- _Aim of the exercise_
Whenever a line of the material contains the string "Informace", it should be copied.

- _Information given_
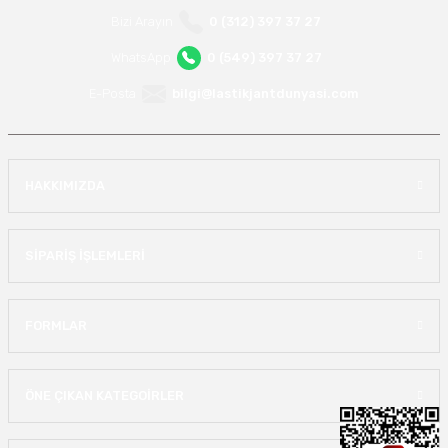
Bizi Arayın
0 (312) 397 37 27
WhatsApp
0 (549) 397 37 27
E-Posta
bilgi@lastikjantdunyasi.com
HAKKIMIZDA
SİPARİŞ İŞLEMLERİ
FORMLAR
ÖNE ÇIKAN KATEGOİRLER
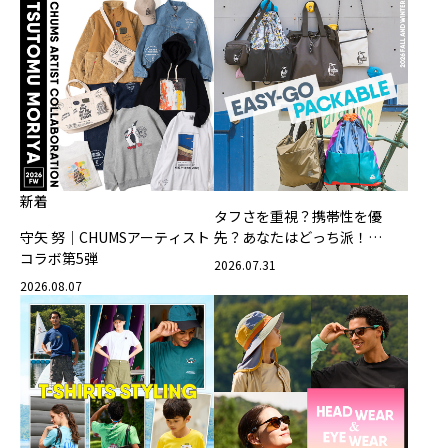
新着
タフさを重視？携帯性を優
守矢 努｜CHUMSアーティスト
先？あなたはどっち派！
コラボ第5弾
CHUMSの軽量バッグ
2026.07.31
2026.08.07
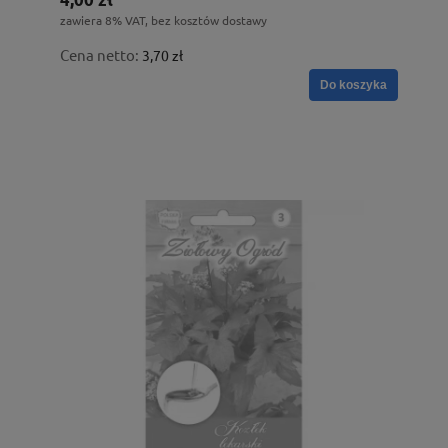
zawiera 8% VAT, bez kosztów dostawy
Cena netto:
3,70 zł
Do koszyka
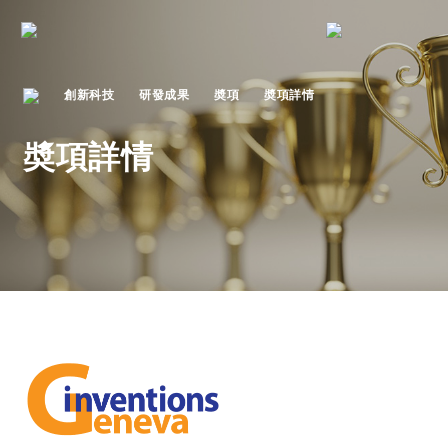
創新科技
研發成果
奬項
奬項詳情
奬項詳情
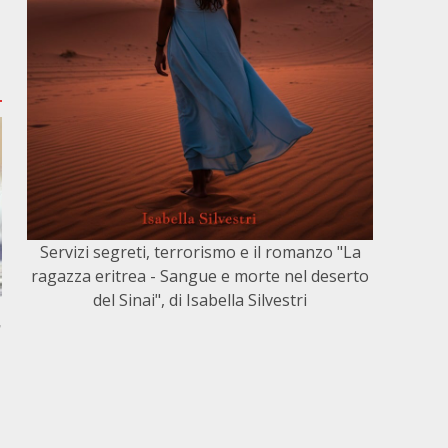
Servizi segreti, terrorismo e il romanzo "La
ragazza eritrea - Sangue e morte nel deserto
del Sinai", di Isabella Silvestri
,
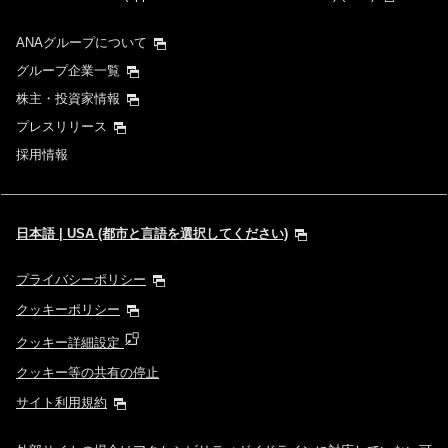
ANAグループについて
グループ企業一覧
株主・投資家情報
プレスリリース
採用情報
日本語 | USA (都市と言語を選択してください)
プライバシーポリシー
クッキーポリシー
クッキー詳細設定
クッキー等の共有の停止
サイト利用規約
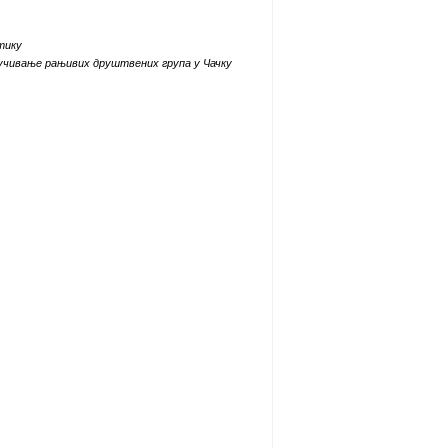
тику
ључивање рањивих друштвених група у Чачку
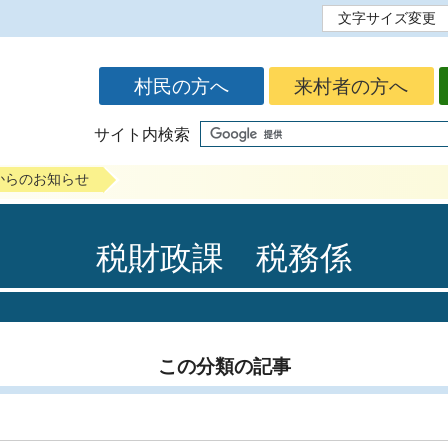
文字サイズ変更
標準
拡大
村民の方へ
来村者の方へ
サイト内検索
からのお知らせ
税財政課 税務係
この分類の記事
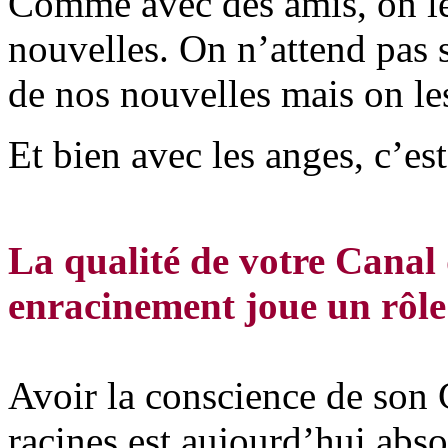
Comme avec des amis, on le
nouvelles. On n’attend pas 
de nos nouvelles mais on les
Et bien avec les anges, c’est
La qualité de votre Canal 
enracinement joue un rôl
Avoir la conscience de son 
racines est aujourd’hui abso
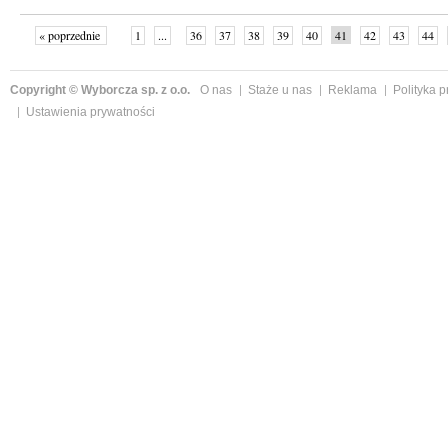
« poprzednie
1
...
36
37
38
39
40
41
42
43
44
»
Copyright © Wyborcza sp. z o.o.
O nas
Staże u nas
Reklama
Polityka 
Ustawienia prywatności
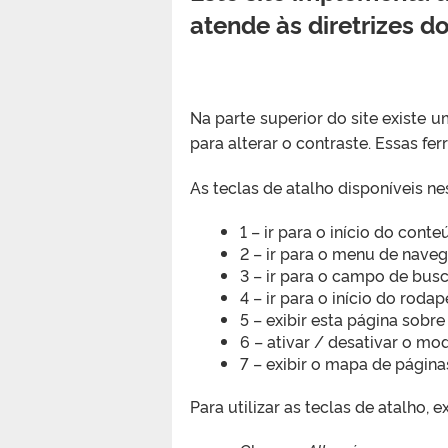
atende às diretrizes 
Na parte superior do site existe
para alterar o contraste. Essas fe
As teclas de atalho disponíveis nes
1 – ir para o início do cont
2 – ir para o menu de naveg
3 – ir para o campo de busc
4 – ir para o início do rodap
5 – exibir esta página sobr
6 – ativar / desativar o mo
7 – exibir o mapa de página
Para utilizar as teclas de atalho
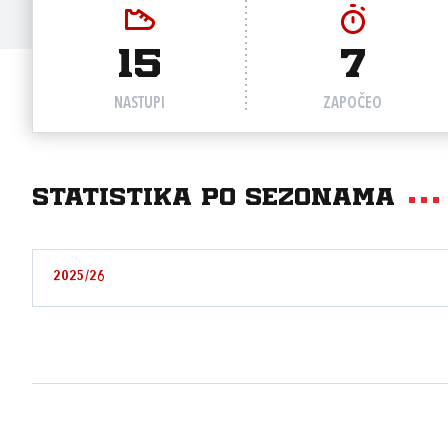
15
7
NASTUPI
ZAPOČEO
Statistika po sezonama
2025/26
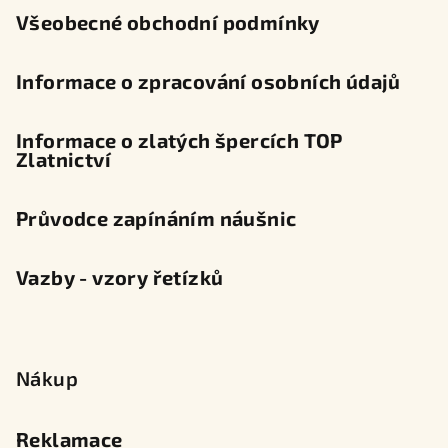
Všeobecné obchodní podmínky
Informace o zpracování osobních údajů
Informace o zlatých špercích TOP
Zlatnictví
Průvodce zapínáním náušnic
Vazby - vzory řetízků
Nákup
Reklamace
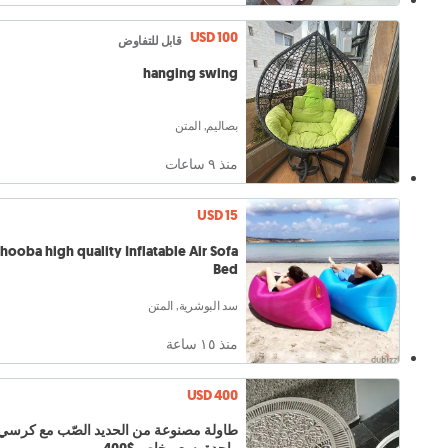
USD 100
قابل للتفاوض
hanging swing
بصاليم, المتن
منذ ٩ ساعات
USD 15
hooba high quality Inflatable Air Sofa
Bed
سد البوشرية, المتن
منذ ١٥ ساعة
USD 400
طاولة مصنوعة من الحديد الصّب مع كرسي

- _Written answer_
Informace o zpracování osobních údajů
Informace o zlatých špercích TOP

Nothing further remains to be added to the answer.